▶ [Task goal]: Down to the last line, the material below should be reproduced exactly.
-------- Provided entries --------
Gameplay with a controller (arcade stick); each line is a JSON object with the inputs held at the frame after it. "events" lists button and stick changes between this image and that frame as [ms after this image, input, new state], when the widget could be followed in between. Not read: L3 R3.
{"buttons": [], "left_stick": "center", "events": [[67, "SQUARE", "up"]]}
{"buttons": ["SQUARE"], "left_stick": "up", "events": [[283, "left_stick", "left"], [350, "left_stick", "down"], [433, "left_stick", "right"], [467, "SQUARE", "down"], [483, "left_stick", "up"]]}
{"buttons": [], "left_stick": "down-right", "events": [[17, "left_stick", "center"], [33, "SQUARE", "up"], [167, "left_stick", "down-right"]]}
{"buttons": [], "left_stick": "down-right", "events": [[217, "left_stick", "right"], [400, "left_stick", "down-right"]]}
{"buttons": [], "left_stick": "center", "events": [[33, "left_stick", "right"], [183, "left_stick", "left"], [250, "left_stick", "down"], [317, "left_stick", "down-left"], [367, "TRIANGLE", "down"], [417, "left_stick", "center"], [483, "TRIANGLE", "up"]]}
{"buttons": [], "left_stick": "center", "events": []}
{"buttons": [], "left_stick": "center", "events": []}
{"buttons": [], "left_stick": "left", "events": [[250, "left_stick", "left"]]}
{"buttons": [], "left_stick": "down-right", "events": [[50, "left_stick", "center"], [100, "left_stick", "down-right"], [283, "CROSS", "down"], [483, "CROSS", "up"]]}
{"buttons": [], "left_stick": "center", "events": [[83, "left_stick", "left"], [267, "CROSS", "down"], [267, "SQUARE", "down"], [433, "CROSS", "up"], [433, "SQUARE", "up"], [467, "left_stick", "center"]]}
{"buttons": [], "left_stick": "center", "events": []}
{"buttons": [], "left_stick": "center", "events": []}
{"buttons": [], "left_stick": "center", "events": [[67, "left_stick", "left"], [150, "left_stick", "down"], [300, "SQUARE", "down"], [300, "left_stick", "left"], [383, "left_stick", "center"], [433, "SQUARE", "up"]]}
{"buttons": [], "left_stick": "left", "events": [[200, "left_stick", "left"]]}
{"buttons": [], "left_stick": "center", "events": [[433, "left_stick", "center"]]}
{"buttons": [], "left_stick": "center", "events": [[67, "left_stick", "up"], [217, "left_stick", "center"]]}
--------
▶ [Exercise output]:
Gameplay with a controller (arcade stick); each line is a JSON object with the inputs held at the frame after it. "events" lists button and stick changes between this image and that frame as [ms after this image, input, new state], when the widget could be followed in between. Not read: L3 R3.
{"buttons": [], "left_stick": "center", "events": [[67, "SQUARE", "up"]]}
{"buttons": ["SQUARE"], "left_stick": "up", "events": [[283, "left_stick", "left"], [350, "left_stick", "down"], [433, "left_stick", "right"], [467, "SQUARE", "down"], [483, "left_stick", "up"]]}
{"buttons": [], "left_stick": "down-right", "events": [[17, "left_stick", "center"], [33, "SQUARE", "up"], [167, "left_stick", "down-right"]]}
{"buttons": [], "left_stick": "down-right", "events": [[217, "left_stick", "right"], [400, "left_stick", "down-right"]]}
{"buttons": [], "left_stick": "center", "events": [[33, "left_stick", "right"], [183, "left_stick", "left"], [250, "left_stick", "down"], [317, "left_stick", "down-left"], [367, "TRIANGLE", "down"], [417, "left_stick", "center"], [483, "TRIANGLE", "up"]]}
{"buttons": [], "left_stick": "center", "events": []}
{"buttons": [], "left_stick": "center", "events": []}
{"buttons": [], "left_stick": "left", "events": [[250, "left_stick", "left"]]}
{"buttons": [], "left_stick": "down-right", "events": [[50, "left_stick", "center"], [100, "left_stick", "down-right"], [283, "CROSS", "down"], [483, "CROSS", "up"]]}
{"buttons": [], "left_stick": "center", "events": [[83, "left_stick", "left"], [267, "CROSS", "down"], [267, "SQUARE", "down"], [433, "CROSS", "up"], [433, "SQUARE", "up"], [467, "left_stick", "center"]]}
{"buttons": [], "left_stick": "center", "events": []}
{"buttons": [], "left_stick": "center", "events": []}
{"buttons": [], "left_stick": "center", "events": [[67, "left_stick", "left"], [150, "left_stick", "down"], [300, "SQUARE", "down"], [300, "left_stick", "left"], [383, "left_stick", "center"], [433, "SQUARE", "up"]]}
{"buttons": [], "left_stick": "left", "events": [[200, "left_stick", "left"]]}
{"buttons": [], "left_stick": "center", "events": [[433, "left_stick", "center"]]}
{"buttons": [], "left_stick": "center", "events": [[67, "left_stick", "up"], [217, "left_stick", "center"]]}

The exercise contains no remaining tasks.